___ EXTRACTED RECORDS

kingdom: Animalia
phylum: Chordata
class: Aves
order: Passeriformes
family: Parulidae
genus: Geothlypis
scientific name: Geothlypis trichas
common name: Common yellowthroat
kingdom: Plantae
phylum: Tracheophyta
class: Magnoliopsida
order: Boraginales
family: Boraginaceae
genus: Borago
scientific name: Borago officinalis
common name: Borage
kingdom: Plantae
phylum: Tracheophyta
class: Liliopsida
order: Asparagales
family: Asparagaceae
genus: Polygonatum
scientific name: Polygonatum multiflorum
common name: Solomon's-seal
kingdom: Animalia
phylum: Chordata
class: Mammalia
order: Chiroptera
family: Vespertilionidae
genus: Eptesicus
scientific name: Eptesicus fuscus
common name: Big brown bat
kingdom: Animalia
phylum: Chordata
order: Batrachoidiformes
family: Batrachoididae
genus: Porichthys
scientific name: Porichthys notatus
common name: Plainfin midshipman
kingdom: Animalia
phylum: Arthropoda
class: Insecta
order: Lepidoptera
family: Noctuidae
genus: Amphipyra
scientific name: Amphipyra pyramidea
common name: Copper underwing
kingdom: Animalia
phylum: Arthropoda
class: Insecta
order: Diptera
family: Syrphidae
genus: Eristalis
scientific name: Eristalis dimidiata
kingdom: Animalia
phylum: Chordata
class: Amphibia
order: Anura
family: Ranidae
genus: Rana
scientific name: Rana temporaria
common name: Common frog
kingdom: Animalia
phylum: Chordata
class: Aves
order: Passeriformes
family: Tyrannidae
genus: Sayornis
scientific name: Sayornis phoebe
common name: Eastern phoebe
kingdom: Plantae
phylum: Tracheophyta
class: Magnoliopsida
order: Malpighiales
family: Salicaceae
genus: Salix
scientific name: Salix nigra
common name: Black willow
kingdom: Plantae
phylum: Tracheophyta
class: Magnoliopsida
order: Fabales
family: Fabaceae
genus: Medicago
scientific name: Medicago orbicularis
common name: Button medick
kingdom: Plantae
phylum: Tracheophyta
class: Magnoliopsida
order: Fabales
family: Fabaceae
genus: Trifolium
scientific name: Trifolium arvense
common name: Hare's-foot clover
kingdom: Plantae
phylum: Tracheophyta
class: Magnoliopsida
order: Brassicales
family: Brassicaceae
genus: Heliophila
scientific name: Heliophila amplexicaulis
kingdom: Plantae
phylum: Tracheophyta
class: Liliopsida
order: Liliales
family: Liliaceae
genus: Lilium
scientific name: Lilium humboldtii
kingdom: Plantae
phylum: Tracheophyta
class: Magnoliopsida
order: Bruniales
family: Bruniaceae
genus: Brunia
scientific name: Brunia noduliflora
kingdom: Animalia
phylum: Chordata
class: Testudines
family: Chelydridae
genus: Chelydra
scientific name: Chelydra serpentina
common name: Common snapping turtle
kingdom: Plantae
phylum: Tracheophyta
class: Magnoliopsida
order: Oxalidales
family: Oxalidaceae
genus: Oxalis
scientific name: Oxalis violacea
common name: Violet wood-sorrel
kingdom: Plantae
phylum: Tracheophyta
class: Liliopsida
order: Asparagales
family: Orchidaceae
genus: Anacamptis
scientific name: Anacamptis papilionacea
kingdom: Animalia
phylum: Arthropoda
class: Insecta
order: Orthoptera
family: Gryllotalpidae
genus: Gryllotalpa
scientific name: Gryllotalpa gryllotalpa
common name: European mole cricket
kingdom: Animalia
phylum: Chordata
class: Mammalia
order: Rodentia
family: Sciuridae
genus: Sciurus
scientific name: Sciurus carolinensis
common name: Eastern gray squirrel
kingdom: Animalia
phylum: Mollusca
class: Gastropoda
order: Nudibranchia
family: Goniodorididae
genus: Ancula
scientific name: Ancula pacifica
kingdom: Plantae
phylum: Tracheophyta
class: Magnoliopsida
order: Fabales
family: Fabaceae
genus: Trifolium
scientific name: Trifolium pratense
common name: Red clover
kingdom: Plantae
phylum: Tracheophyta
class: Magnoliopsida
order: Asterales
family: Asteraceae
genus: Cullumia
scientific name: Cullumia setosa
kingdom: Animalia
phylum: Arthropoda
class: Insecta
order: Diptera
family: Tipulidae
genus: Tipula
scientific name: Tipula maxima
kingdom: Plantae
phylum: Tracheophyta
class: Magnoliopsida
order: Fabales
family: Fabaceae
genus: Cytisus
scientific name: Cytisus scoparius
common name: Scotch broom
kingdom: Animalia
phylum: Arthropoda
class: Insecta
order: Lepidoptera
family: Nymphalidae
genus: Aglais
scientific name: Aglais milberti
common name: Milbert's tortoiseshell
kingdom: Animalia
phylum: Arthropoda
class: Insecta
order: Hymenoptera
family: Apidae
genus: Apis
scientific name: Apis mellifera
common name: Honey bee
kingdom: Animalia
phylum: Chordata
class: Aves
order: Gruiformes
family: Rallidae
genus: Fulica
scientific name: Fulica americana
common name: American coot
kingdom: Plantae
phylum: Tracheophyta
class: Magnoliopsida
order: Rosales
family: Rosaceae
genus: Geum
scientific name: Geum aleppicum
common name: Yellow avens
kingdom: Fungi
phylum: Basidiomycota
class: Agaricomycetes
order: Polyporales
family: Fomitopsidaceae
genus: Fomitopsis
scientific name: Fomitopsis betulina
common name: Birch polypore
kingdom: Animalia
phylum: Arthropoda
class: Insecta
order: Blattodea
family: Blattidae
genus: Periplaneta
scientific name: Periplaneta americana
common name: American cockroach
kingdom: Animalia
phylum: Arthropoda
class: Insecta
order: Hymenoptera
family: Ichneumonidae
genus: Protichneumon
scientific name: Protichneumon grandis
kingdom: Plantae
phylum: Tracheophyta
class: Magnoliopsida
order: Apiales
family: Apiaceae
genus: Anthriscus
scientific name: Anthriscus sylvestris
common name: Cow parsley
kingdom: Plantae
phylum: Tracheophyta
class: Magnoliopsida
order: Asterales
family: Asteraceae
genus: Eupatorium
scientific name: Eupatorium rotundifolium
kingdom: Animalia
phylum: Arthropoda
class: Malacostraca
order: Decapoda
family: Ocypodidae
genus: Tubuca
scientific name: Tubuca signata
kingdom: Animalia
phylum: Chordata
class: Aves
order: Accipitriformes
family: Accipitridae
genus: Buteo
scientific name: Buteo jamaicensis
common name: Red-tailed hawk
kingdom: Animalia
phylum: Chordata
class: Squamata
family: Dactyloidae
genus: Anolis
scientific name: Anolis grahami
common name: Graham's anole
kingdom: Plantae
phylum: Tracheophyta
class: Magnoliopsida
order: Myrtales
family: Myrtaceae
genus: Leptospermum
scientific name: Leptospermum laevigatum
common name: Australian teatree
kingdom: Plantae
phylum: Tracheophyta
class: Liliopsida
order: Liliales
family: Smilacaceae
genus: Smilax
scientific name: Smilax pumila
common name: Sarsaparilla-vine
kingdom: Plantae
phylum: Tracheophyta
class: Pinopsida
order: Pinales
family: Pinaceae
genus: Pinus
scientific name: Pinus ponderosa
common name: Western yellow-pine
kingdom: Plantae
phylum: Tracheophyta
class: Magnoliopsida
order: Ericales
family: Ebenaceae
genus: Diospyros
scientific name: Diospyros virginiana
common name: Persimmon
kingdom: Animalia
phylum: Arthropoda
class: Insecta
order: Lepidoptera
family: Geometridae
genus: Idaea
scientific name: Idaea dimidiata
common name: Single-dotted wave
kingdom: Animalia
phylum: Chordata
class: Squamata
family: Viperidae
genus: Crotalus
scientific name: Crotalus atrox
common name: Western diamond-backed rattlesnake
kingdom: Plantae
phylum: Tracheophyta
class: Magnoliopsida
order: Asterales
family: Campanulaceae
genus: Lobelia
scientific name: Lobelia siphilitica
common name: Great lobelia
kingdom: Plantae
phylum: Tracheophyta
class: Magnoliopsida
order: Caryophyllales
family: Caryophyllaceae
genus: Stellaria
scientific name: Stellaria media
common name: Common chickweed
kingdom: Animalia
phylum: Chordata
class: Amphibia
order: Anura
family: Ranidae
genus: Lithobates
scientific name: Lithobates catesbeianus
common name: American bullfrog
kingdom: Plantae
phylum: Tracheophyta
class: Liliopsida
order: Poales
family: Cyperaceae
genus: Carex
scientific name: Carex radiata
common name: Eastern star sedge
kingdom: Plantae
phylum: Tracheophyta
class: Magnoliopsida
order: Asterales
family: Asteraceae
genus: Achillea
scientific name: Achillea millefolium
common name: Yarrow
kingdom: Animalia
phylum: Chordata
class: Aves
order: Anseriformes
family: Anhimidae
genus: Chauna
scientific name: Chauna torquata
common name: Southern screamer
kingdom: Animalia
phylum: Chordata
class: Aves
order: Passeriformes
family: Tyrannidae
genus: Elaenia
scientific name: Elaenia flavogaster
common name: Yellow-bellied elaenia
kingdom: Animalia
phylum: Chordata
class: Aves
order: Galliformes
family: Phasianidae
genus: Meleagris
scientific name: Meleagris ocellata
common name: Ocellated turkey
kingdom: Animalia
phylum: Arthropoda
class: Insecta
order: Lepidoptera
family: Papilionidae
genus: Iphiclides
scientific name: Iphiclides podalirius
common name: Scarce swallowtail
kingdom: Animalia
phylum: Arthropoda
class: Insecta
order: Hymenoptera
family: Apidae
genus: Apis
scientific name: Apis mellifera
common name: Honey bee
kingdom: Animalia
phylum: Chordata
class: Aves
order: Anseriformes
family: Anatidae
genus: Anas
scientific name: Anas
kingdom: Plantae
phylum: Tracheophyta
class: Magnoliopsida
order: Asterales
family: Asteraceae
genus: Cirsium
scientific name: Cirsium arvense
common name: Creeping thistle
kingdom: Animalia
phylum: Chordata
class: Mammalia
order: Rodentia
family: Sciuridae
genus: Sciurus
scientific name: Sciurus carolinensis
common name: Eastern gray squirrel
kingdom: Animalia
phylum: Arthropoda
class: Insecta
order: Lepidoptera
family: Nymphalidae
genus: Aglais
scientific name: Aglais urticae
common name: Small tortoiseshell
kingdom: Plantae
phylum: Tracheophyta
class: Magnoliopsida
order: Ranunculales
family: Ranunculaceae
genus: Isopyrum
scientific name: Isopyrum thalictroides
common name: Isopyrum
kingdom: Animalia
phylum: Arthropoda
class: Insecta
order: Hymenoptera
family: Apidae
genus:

______

*WHAT TO DO:* Reproduce the lines of the entries verbatim, from the line containing "family: Oxalidaceae" through the line containing "genus: Anacamptis", with both of those lines included.

*WRITTEN RESPONSE:*
family: Oxalidaceae
genus: Oxalis
scientific name: Oxalis violacea
common name: Violet wood-sorrel
kingdom: Plantae
phylum: Tracheophyta
class: Liliopsida
order: Asparagales
family: Orchidaceae
genus: Anacamptis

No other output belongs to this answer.